Git Subtree for Multiple Directories

Your git repository has grown over time, and it's time for parts of it to become its own separate repo. Depending on how much you want to extract, you have two options: git filter-branch or git subtree split.

Published May 3 2018

Extracting a Single Directory

If you want to extract a single directory as a new Git repository, you're in luck: git subtree split was made specifically for you. You achieve this in two steps: first create a branch in the parent repository that only contains commits pertaining to the directory of choice, then push/pull those into a new, blank repository:

cd big-repo
git subtree split --prefix dir-to-extract -b selective-history

You now have a new branch where dir-to-extract is the root directory, and the only commits are those from the original repository that pertains to files in this directory.

NB! The resulting branch will only contain commits literally committing to dir-to-extract/*. If you've moved files into this directory, the history prior to the move will be lost, and even renames will not be carried over by git subtree.

To make a new repository out of this, do the following:

mkdir slim-repo
cd slim-repo
git init
git pull ../big-repo selective-history:master

Voila! If you want to skip the local copy and just push the repo directly to some upstream, like Github, the whole operation can be performed like so:

cd big-repo
git subtree split --prefix dir-to-extract -b selective-history
git push git@github.com:cjohansen/my-new-slim-repo.git selective-history:master

Extracting Multiple Directories

What if you wanted to extract not a single directory, but multiple ones? As far as I can tell, git subtree cannot help you. But git filter-branch can. filter-branch can remove and/or rewrite commits in your repository on various criteria.

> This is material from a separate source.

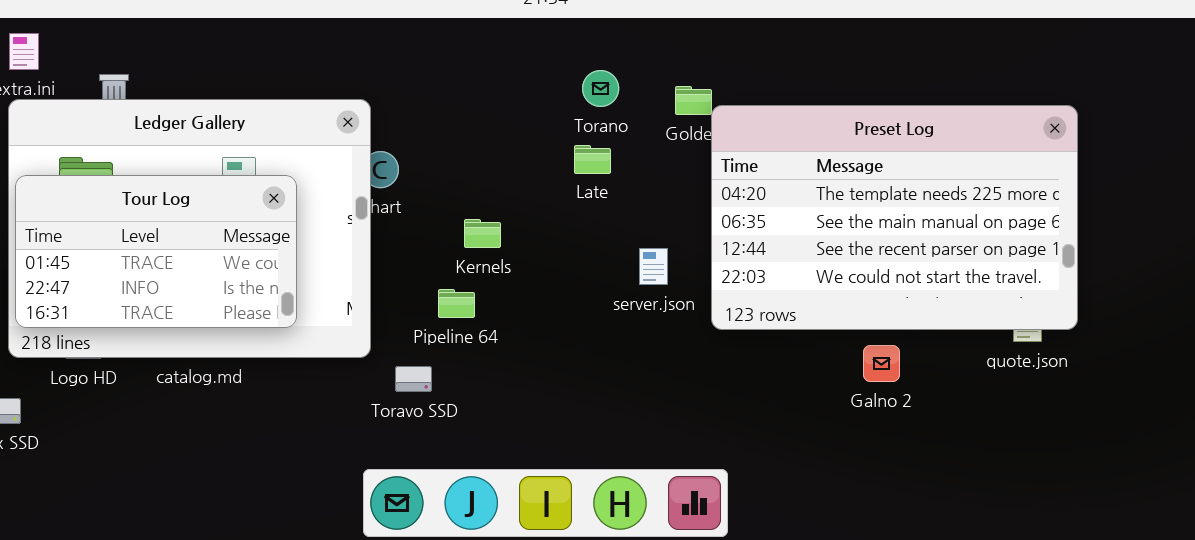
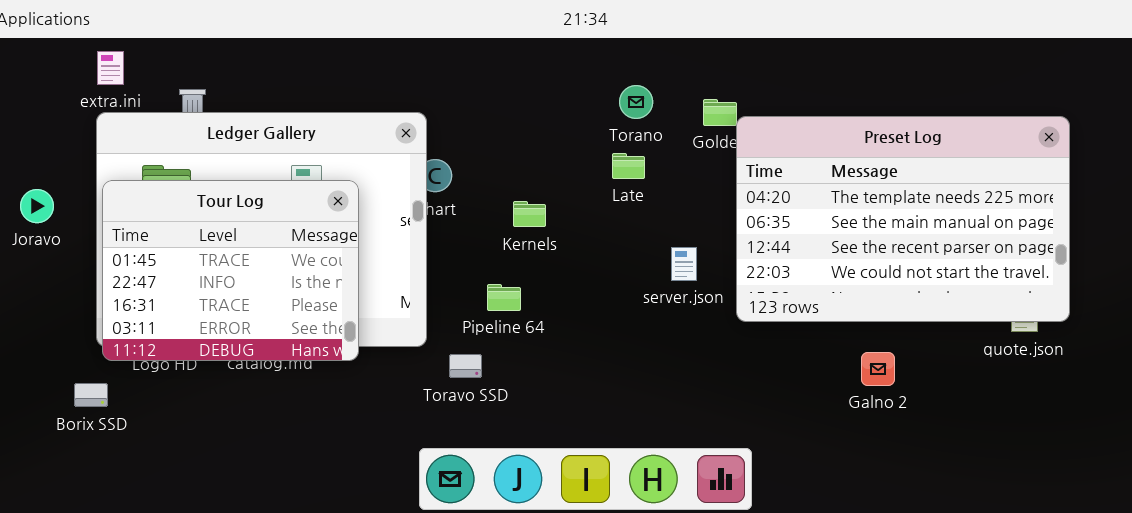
Tour Log: [15,175,297,328] -> [102,180,359,361], resized
Kernels: [464,219,501,248] -> [513,201,546,227], moved
Galno 2: [863,345,900,382] -> [861,352,895,386], moved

To keep only history related to two or more directories, we can use --tree-filter in combination with find. This way, we will effectively walk through each and every commit in the repository, removing files that are not the ones we want, and recreate the commit. This will likely reduce in quite a few empty commits, and those can be removed with --prune-empty:

git clone git@github.com:cjohansen/some-fat-repo.git
cd some-fat-repo
git filter-branch \
    --tree-filter 'find . ! \( -path "./terraform*" -o \
                               -path "./packer*" -o \
                               -path "./.git*" -o \
                               -path "." \) \
                        -exec rm -fr {} +' \
    --prune-empty \
    HEAD

This might take some time. When it's done, you'll have a slimmed down repo with only the files in the terraform and packer directories, as well as only commits pertaining to those directories.